[DOCUMENT SEGMENT — start]
What can ’omics add to personalised risk assessment?

Marc Beishon

For a disease that has led the field of molecular biology, it is surprising perhaps that so few biomarkers have been identified that can predict a person’s risk of developing cancer. Researchers are now looking at what genetics and epigenetics can add to traditional risk factors such as age, weight and family history, and at how to refine the way we interpret and use the data. Marc Beishon reports.

The rise of the ‘omics’ – especially genomics and epigenomics – has fuelled interest in stratifying people’s risk of developing cancer. Virtually every tumour type now has research programmes that are identifying increasing numbers of variations associated with raised or lowered risk, to add to other biomarkers and lifestyle and environmental factors.

It is part of the drive towards personalised medicine and the goal of targeting interventions such as more frequent screening, a preventive drug, or help with lifestyle changes, to those at highest risk, while reducing overdiagnosis and the stress and costs associated with screening, for those at lowest risk.

But while there are some obvious major risk factors such as smoking and radiation, unlike in other fields such as cardiovascular disease there has so far been limited utility for molecular biomarkers as indicators of risk, and genomic data has only added small refinements to existing risk prediction models.

This is not holding back research, judging by the volume of studies, many of which are high quality, especially in the genomics field.

Paul Pharoah, professor of clinical epidemiology at Cambridge, kick-started the genomic discussion in risk stratification as far back as 2002, with the publication of ‘Polygenic susceptibility to breast cancer and implications for prevention’ in Nature Genetics (vol 31, pp 33–36).

“We had of course known for years before about the small proportion of women who are at very high risk and are managed in family cancer clinics, before and after the BRCA genes were discovered. But our paper showed that there is also a distribution of inherited risk in the population and it might be possible to focus screening on those at higher risk to maximise the benefit–harm ratio.”

By 2007, Pharoah and others around the world had identified a handful of common genetic variants associated with breast cancer from genome-wide association studies (GWAS). Today, more than 150 variants have been identified for breast and also for prostate cancer, which are helping refine risk models – so called ‘polygenic’ risk.

Major contributors to this work include the EU-funded Collaborative Oncological Gene-environment Study (COGS), which focused on genetic determinants of breast, ovarian and prostate cancer, and, more recently, the international OncoArray project, which is looking at a wider group of cancers, and is just beginning to publish its first papers.

Pharoah comments that there has been considerable pressure from funders to demonstrate the value of the genomic work. “The pressure on us is huge – research funders rightly expect that our research should have clinical translation,” he says. “But we have been getting better at risk discrimination and we have shown that, while other factors can be good risk predictors, by adding germline data in combination we have better models. For example, we can say that about 20% of 50 year old women have less than half a per cent risk of dying from breast cancer in their lifetime, so the benefit of screening is very small. And that’s a lot of women.”
[DOCUMENT SEGMENT — finish]
▸ **PROBLEM A**:
Answer the following questions using the article on ’omics and cancer risk assessment.
(i) In which year and in which journal did Paul Pharoah publish "Polygenic susceptibility to breast cancer and implications for prevention"?
(ii) How many variants have now been identified for breast cancer and also for prostate cancer?
(iii) What is the name of the EU-funded study that focused on genetic determinants of breast, ovarian and prostate cancer?
▸ **PROBLEM B**: Continue the article on ’omics and cancer risk assessment, beginning after its final sentence.
[DATA EXTRACT — start]
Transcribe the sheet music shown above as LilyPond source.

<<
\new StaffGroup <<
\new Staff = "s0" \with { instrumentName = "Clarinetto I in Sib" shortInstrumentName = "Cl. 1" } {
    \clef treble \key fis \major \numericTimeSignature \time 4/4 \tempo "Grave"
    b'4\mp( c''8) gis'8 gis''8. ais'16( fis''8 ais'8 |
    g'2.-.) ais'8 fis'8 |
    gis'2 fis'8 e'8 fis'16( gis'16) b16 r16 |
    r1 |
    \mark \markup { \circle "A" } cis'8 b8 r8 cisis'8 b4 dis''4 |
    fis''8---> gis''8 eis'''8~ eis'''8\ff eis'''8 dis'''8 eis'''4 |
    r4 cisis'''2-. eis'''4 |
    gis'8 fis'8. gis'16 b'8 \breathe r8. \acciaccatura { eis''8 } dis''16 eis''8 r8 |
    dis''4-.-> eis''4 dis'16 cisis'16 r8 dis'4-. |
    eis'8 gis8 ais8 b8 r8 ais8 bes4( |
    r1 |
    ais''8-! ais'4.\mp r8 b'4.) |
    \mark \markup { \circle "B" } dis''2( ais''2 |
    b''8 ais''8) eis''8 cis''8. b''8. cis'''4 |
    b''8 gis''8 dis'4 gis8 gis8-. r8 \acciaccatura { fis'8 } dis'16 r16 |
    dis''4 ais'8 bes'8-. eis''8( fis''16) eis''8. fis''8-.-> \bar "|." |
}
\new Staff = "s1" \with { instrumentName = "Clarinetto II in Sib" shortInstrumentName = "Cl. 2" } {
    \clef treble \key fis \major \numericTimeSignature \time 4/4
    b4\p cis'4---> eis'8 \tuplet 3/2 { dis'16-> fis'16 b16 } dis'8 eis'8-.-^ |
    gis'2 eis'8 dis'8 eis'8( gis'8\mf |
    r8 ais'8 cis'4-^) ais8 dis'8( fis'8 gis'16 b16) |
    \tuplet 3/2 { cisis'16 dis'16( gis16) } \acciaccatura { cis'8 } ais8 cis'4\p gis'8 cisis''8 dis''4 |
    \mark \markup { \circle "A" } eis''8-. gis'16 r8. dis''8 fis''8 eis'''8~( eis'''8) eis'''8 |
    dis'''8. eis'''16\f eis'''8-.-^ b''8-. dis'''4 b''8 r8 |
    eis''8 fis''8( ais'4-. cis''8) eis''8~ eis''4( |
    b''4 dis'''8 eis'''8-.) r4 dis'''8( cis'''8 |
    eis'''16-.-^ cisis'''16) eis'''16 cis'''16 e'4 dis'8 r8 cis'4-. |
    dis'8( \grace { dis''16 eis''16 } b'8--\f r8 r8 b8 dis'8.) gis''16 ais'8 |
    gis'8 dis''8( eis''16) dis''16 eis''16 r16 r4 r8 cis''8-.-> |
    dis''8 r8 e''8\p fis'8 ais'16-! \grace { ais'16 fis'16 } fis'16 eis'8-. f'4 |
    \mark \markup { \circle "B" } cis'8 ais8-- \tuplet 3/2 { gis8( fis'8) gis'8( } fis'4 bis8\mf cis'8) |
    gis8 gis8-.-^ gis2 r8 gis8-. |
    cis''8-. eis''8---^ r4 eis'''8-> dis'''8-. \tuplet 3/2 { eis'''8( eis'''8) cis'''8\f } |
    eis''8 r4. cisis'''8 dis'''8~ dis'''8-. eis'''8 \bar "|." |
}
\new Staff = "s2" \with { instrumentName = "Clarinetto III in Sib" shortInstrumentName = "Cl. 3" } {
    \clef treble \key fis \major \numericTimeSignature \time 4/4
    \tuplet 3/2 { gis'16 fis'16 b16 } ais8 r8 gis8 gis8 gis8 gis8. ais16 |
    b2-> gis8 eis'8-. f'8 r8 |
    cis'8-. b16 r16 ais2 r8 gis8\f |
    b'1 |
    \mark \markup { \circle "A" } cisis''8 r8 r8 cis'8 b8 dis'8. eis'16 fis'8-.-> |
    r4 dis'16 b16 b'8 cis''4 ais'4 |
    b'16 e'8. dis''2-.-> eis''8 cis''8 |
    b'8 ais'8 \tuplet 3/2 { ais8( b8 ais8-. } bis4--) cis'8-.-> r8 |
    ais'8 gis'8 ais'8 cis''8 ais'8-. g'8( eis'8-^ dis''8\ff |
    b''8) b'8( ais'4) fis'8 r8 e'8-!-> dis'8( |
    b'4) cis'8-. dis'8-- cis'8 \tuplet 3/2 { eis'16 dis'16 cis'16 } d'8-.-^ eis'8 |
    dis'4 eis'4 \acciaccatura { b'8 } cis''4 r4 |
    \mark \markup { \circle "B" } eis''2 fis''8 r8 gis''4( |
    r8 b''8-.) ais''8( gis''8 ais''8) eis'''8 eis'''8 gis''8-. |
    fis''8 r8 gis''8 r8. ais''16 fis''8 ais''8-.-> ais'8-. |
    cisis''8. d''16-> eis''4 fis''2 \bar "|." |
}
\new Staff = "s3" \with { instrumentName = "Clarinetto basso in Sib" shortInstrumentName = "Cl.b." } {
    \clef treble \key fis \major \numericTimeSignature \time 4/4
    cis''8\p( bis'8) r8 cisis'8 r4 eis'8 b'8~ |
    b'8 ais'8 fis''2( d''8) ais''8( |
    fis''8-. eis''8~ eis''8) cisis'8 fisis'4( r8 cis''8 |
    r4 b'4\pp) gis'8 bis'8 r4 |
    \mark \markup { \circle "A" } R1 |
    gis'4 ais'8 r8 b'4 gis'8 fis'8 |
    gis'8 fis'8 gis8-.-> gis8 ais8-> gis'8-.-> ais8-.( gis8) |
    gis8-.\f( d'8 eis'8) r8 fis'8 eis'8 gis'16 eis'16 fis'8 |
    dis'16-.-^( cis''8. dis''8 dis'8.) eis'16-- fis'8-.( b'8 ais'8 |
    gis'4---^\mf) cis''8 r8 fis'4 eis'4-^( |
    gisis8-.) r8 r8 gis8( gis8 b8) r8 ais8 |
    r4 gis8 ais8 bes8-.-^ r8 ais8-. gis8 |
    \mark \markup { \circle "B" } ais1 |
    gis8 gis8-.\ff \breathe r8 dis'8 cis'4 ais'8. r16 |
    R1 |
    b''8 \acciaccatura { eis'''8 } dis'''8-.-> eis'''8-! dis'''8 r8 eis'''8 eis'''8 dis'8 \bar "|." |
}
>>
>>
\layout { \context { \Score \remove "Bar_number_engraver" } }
[DATA EXTRACT — finish]
▸ **EXPECTED ANSWER A**:
(i) 2002, in Nature Genetics.
(ii) More than 150.
(iii) The Collaborative Oncological Gene-environment Study (COGS).

▸ **EXPECTED ANSWER B**:
He stresses that there is no evidence that genomic data is, or will be, superior in terms of determining risk, and indeed at present simply asking about family history can tell us almost as much as all the known common genetic variants, although he makes the point that “the great advantage of genetics is that it can be measured incredibly accurately with almost no bias.”

But the search for other biomarkers in the field of molecular epidemiology has been a disappointment in breast cancer, although there is some promise in hormones, and there may well be advances to come, while breast density, on the other hand, is proving to be a significant factor. “We may also be coming to the limits of what we can refine using genomic data – larger and larger studies are needed to find things with smaller and smaller effect,” says Pharoah.

Biomarkers of cancer risk

Efforts to identify biomarkers that reliably indicate risk of developing cancer have so far proved disappointing. The one exception may be testing for infection with cancer-causing types of the human papillomavirus (HPV).

As cervical cancers almost never occur in the absence of HPV infection, testing for the presence of cancer causing types of the virus can identify people not currently at risk. A recent study in the Netherlands, for example, suggests that the interval between screenings could be extended safely from 5 to 10 years for women aged 40 and over who test negative for HPV DNA (see BMJ 2016 355: i4924, and ‘HPV Faster’ Cancer World Jan–Feb 2017).

Viral and bacterial linkages with cancer, including HPV, hepatitis B/C, Helicobacter pylori  and others, are spawning a new field called metagenomics.

Biomarkers including PSA for prostate cancer and CA125 for ovarian are also important in risk stratification, although a distinction is that they are primarily diagnostic, and indicate suspicion for an existing cancer, which may require further testing.

How strong is the signal?

The degree of ‘discrimination’ in determining risk is a critical factor. It measures the probability to which a model will distinguish between those who will go on to develop a disease from those who will not, and so varies from 0.5 (which would just be flipping a coin) to 1.

The well-known Gail breast risk model, which takes into account factors such as family history, age and weight, age of first menstrual period, whether the woman has had children, whether she has gone through the menopause, and if she is a current or past user of hormone replacement therapy, has a discrimination of 0.55, but this can rise to 0.71 once single nucleotide polymorphisms (SNPs) and breast density are added to traditional risk factors.

Mitchell Gail, who is behind the model, has commented on how modest the additions to his original model have been (see for example JNCI 2008, 100:1037–41 and more recently, ‘Twenty-five years of breast cancer risk models and their applications’ JNCI 2015, 107:djv042).

But Nora Pashayan, clinical reader in applied health research at University College London, points out that, although adding polygenic risk data and more non-genetic risk factors to models like Gail may result in only modest increase in discrimination accuracy, the impact could be more substantial in stratifying the population into different risk groups (for a technical explanation see JNCI 2014, 106: dju305).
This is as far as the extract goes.